EXERCISE DETAILS
The reply should be the records repeated exactly, without any images.

[Dataset entries]
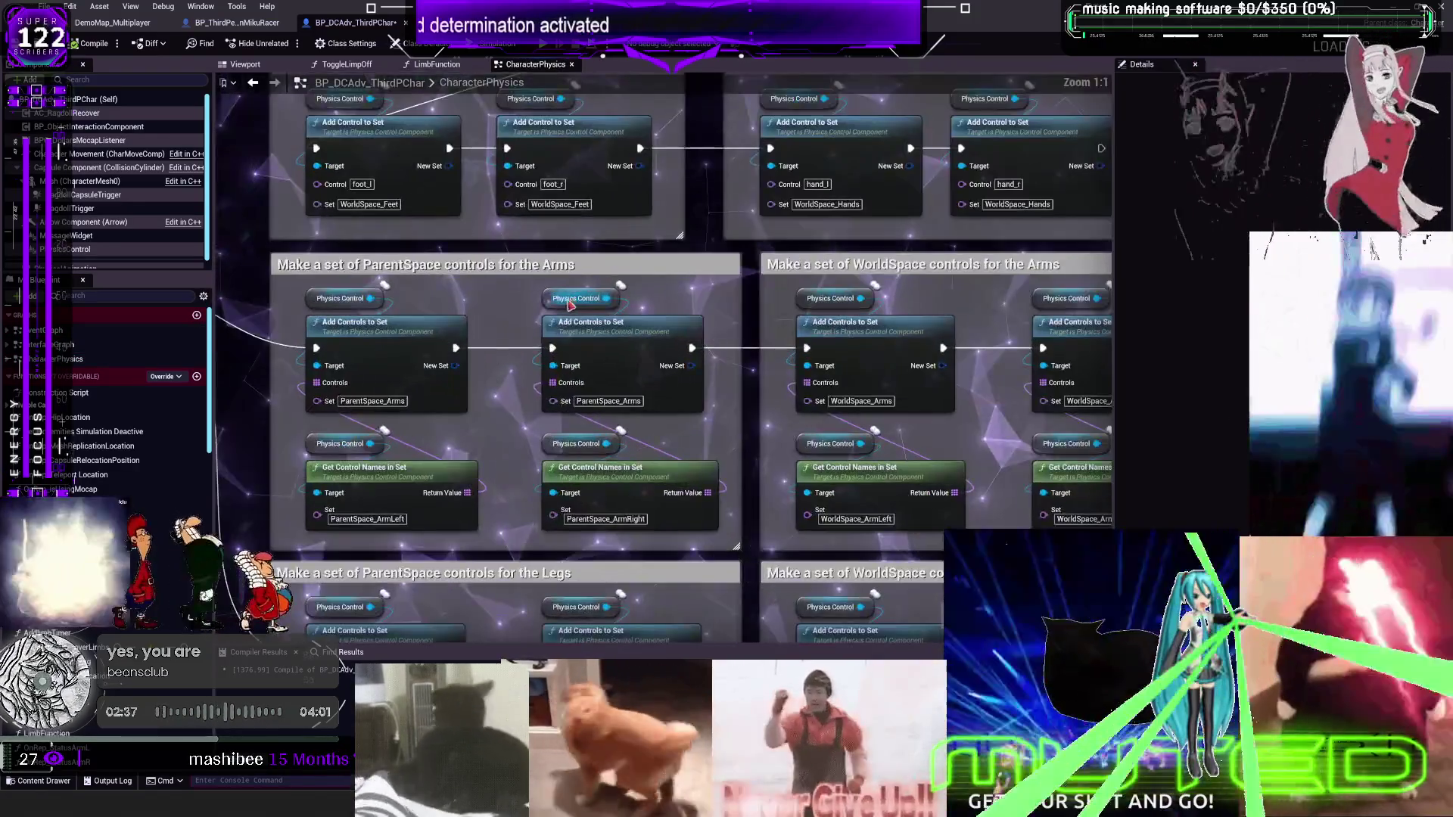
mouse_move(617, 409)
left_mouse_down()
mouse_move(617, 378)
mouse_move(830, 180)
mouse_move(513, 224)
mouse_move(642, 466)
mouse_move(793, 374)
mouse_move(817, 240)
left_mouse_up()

COMPLETED TASK
mouse_move(617, 409)
left_mouse_down()
mouse_move(617, 378)
mouse_move(830, 180)
mouse_move(513, 224)
mouse_move(642, 466)
mouse_move(793, 374)
mouse_move(817, 240)
left_mouse_up()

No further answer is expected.